30 October 2020
Russian President Vladimir Putin on 26 October 2020 proposed that NATO and Russia should conduct mutual inspections of each other's military bases to secure a moratorium on the deployment of new missiles in Europe after last year's demise of the 1987 Intermediate-Range Nuclear Forces (INF) Treaty. Both countries pulled out of the treaty last year, blaming each other for violations.
In a statement Putin criticised the US withdrawal from the INF Treaty last year, which led to the collapse of the pact, increasing the risk of an arms race and intensifying Russia-NATO confrontation. Nevertheless, Putin has pledged not to deploy the weapons that were outlawed by the treaty as long as the US doesn't deploy such arms to Europe. Putin reaffirmed " our commitment to the moratorium earlier declared by the Russian Federation on the deployment of ground-based intermediate- and shorter-range missiles until US-manufactured missiles of similar classes appear in the respective regions". He called on NATO countries to declare a similar moratorium to Russia. "We are ready to take further steps based on the principles of equal and indivisible security and balanced consideration of the parties’ interests that are intended to minimize the negative consequences of the collapse of the INF Treaty," Putin said.
The Russian leader proposed mutual verification measures regarding the Aegis Ashore systems with Mk-41 launchers at US and NATO bases in Europe, as well as 9M729 missiles in Russia's Kaliningrad region.
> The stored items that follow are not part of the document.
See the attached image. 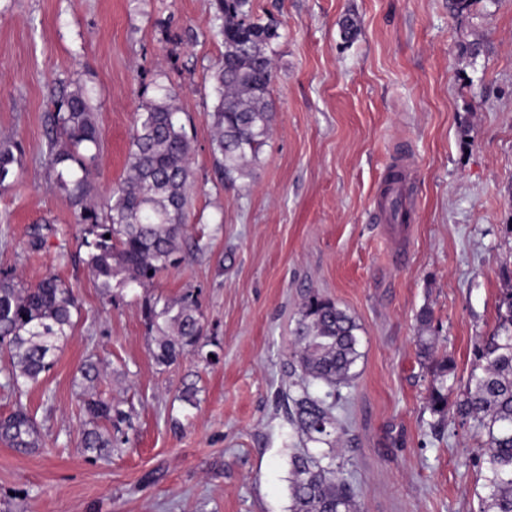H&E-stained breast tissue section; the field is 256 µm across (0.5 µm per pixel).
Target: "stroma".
<instances>
[{
    "mask_svg": "<svg viewBox=\"0 0 512 512\" xmlns=\"http://www.w3.org/2000/svg\"><path fill=\"white\" fill-rule=\"evenodd\" d=\"M275 18L271 135L250 177L224 182L213 150L211 70L224 51L212 0H0V139L17 140L0 188V273L72 288L68 340L35 384L0 373V418L24 407L39 442L0 441V512H289L301 439L278 393L311 293L360 326L361 357L336 414L358 512H479L480 439L427 408L422 308L438 357L465 381L512 284V0H254ZM356 19L344 39L345 16ZM480 45L477 56L465 44ZM93 92L97 196L127 175L137 114L169 89L192 146L183 260L150 287L104 295L85 234L44 161L45 115L62 85ZM406 150L417 206L377 219V190ZM50 231L39 249L32 226ZM196 296L211 359L158 365L144 299ZM131 415L109 459L81 444L78 367ZM194 403L180 398L184 386Z\"/></svg>",
    "mask_w": 512,
    "mask_h": 512,
    "instance_id": "stroma-1",
    "label": "stroma"
}]
</instances>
He said Russia is ready to refrain from deploying 9M729 missiles in the European part of the country, only if NATO countries take reciprocal steps, excluding the deployment in Europe of weapons previously prohibited by the INF Treaty
Washington and NATO have previously argued that Russia already has deployed missiles that violate the treaty's provisions -- a claim Moscow has rejected. There has been no immediate reaction by NATO to Putin’s latest statement.
Putin’s move comes amid uncertainty surrounding the New START arms control treaty that expires in February 2021. Moscow and Washington have inched toward agreement to extend the pact, their last remaining arms control agreement, but differences have remained. New START dates from 2010, limits each country to no more than 1,550 deployed nuclear warheads and 700 deployed missiles and bombers, and envisages on-site inspections to verify compliance.
The INF Treaty, which was signed by US President Ronald Reagan and Soviet leader Mikhail Gorbachev, banned the production, testing and deployment of land-based cruise and ballistic missiles with a range of 500 to 5,500 kilometres. Such weapons were seen as particularly destabilizing because of the shorter time they take to reach targets compared to intercontinental ballistic missiles, raising the likelihood of a nuclear conflict over a false launch alert.